## To do
Apart from the pictures, every line below is to be set down exactly.
##### Data segment #####
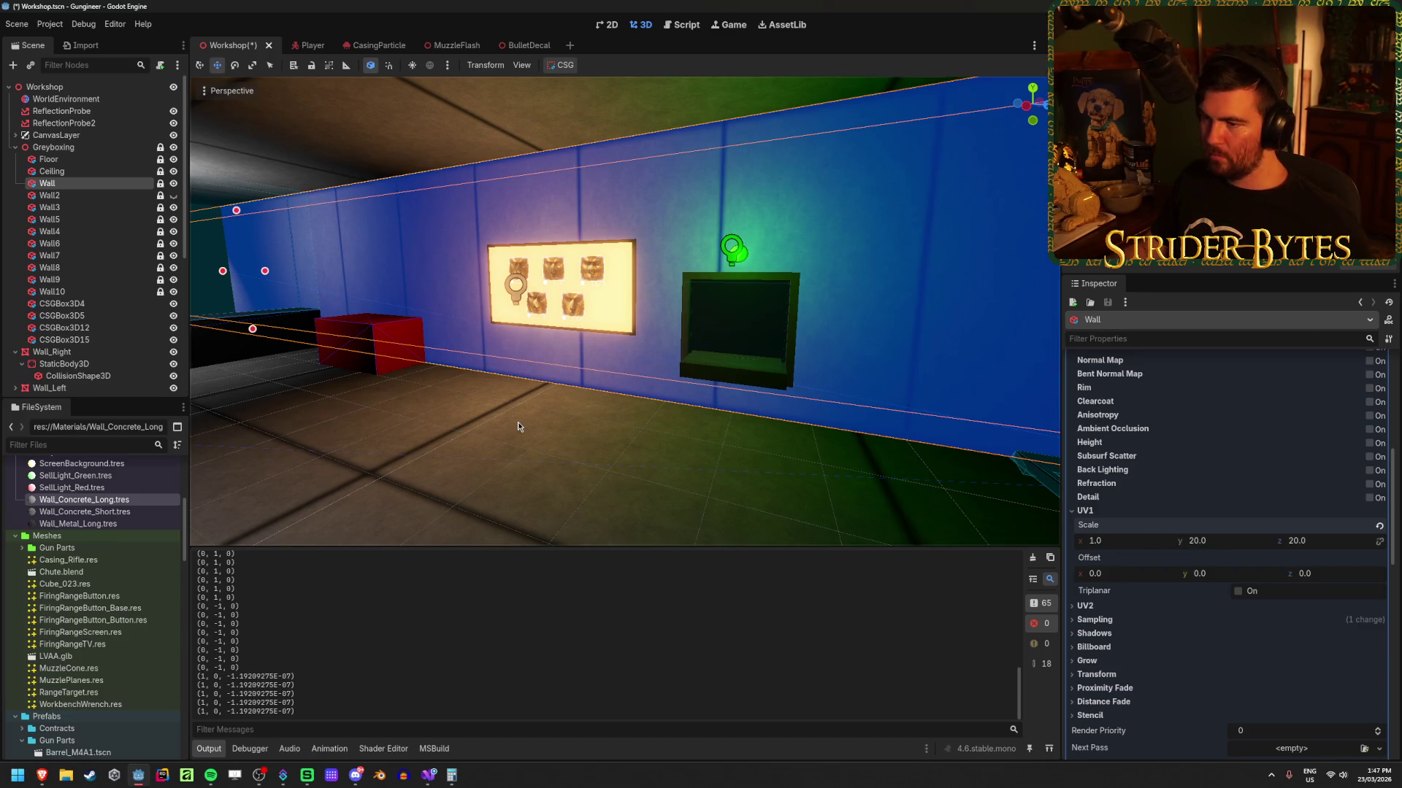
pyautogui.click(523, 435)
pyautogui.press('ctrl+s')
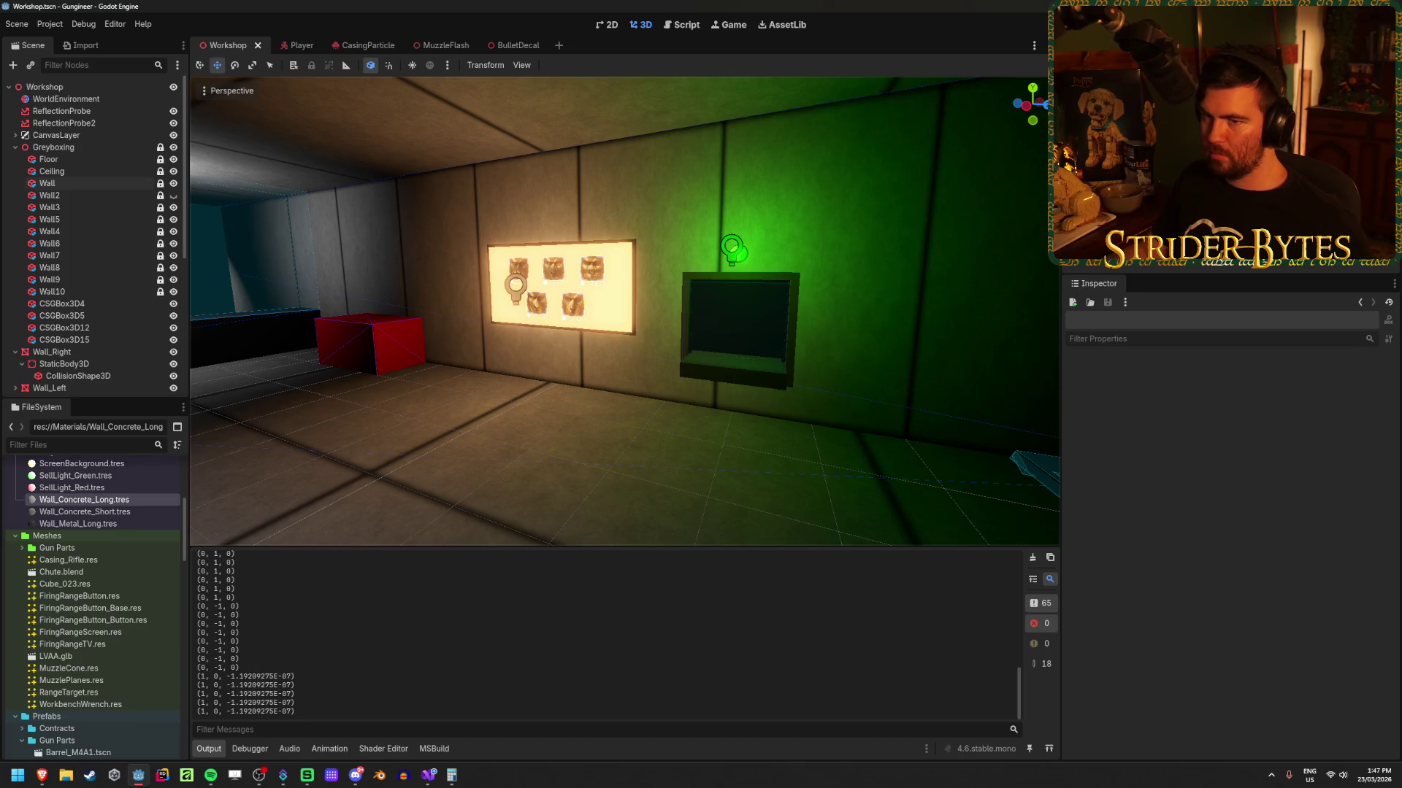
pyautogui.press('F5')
#####
## Problem solution
pyautogui.click(523, 435)
pyautogui.press('ctrl+s')
pyautogui.press('F5')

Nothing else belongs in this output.